His expression shifts, the last trace of control dissolving, replaced by something rawer. He moves faster, harder, and I match him stroke for stroke. The tension coils tighter, building toward the inevitable.

“Come with me,” he groans.

“Yes.”

The wave crests and breaks, pulling us both under. I feel him pulse inside me as my own release crashes through my body—pleasure and connection and relief all tangled together into something transcendent.

We collapse together, breathing hard, hearts pounding in syncopated rhythm.

For a long time, neither of us speaks. We just lie there, tangled in each other, letting the afterglow settle over us.

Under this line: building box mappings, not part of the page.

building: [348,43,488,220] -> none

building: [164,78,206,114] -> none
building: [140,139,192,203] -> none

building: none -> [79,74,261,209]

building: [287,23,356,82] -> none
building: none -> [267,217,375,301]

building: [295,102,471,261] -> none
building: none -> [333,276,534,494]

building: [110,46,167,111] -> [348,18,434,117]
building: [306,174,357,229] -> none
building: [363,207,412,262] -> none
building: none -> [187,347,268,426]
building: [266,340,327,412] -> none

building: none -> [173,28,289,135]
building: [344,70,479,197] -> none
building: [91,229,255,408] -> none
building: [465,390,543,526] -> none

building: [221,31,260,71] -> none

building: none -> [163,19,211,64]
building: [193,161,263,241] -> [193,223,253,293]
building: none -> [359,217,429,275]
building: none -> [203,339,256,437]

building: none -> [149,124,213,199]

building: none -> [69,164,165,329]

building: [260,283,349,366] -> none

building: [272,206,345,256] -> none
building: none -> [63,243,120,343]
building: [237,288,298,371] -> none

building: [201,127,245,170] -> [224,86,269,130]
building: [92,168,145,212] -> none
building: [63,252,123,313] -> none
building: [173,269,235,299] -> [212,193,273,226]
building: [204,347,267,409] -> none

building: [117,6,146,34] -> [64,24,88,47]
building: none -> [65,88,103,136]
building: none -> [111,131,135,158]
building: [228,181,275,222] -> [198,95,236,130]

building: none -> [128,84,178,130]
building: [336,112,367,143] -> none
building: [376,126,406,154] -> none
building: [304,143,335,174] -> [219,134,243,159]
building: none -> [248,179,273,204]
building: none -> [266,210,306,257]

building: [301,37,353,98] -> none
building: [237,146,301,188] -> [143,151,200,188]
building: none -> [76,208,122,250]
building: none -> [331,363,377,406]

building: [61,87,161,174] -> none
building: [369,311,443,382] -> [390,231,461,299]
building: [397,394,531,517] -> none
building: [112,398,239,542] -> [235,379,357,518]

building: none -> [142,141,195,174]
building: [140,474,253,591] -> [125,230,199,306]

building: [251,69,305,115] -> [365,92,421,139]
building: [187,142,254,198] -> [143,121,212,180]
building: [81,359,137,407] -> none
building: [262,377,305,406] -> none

“That was different,” he says eventually.

“Good different?”

“Best different.” He shifts so he can see my face. “I felt… I don’t know how to explain it. Like we were actually there. Both of us. No part of me holding back.”

“I felt it, too.”

“Is that how it’s supposed to feel?” He sounds genuinely curious. “All the time?”

“I think it’s how you feel when you stop being afraid.”

The observation hangs in the air between us. Not heavy—just true.

“I’m still afraid,” he admits. “Not of this—of losing it. Of screwing it up somehow.”

“That’s different.” I trace patterns on his chest. “That’s just loving something. Being afraid of losing it proves it matters.”

“Everything with you matters.” He catches my hand, presses a kiss to my palm. “That’s the terrifying part.”